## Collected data
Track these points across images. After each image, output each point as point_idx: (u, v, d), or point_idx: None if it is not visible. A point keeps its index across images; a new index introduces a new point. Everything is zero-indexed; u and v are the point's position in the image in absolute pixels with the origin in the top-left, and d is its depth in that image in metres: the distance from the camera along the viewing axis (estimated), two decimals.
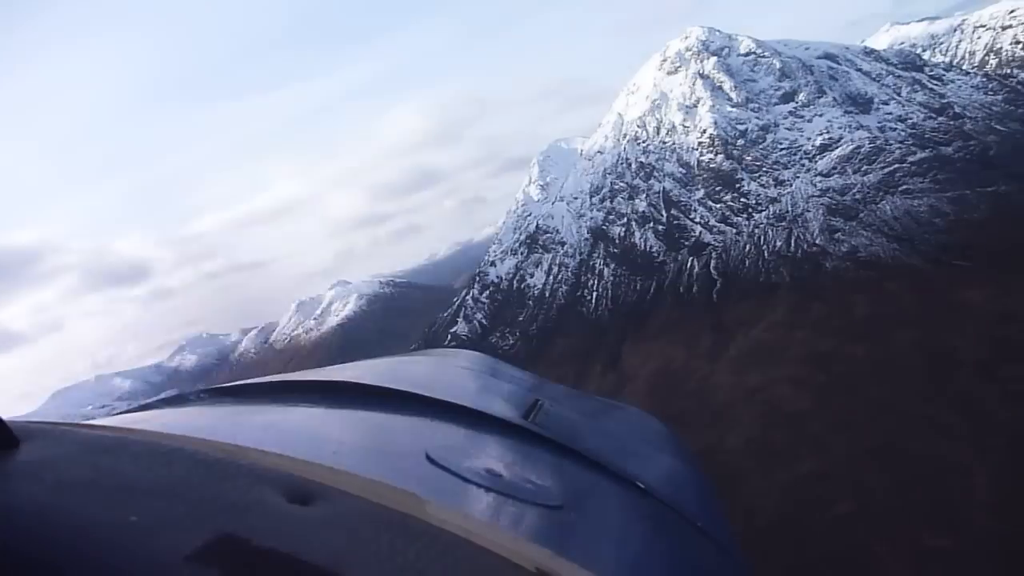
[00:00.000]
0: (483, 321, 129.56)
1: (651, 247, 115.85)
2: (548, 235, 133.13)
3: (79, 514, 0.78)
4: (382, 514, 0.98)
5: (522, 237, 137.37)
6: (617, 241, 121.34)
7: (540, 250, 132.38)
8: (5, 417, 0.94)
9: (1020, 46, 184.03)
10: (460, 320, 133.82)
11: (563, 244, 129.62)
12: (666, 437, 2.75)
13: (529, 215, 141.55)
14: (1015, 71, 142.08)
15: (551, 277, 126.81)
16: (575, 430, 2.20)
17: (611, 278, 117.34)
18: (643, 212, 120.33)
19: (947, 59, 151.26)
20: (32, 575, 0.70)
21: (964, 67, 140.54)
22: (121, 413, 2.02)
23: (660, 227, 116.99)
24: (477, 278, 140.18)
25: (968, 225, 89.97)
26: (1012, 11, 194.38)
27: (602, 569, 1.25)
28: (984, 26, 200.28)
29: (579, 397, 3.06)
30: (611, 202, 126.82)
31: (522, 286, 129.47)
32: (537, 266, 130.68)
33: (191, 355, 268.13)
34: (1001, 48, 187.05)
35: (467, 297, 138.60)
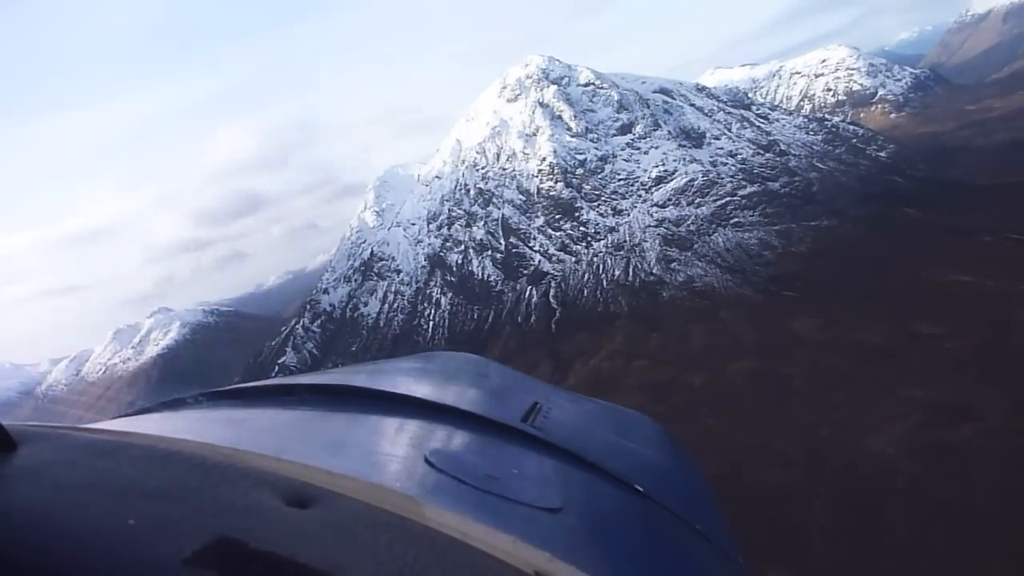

## INSTRUCTIONS TO FOLLOW
Going back to the entries above, set down exactly the lines that begin at the one with "6: (617, 241, 121.34)" and end at the one with "23: (660, 227, 116.99)", both included, and nothing else.

## WRITTEN SOLUTION
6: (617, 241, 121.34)
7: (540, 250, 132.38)
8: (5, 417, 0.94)
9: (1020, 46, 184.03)
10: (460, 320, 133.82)
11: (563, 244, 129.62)
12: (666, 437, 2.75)
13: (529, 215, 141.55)
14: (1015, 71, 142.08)
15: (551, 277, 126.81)
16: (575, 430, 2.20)
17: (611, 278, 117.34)
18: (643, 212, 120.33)
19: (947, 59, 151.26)
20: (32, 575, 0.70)
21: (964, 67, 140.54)
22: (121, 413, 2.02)
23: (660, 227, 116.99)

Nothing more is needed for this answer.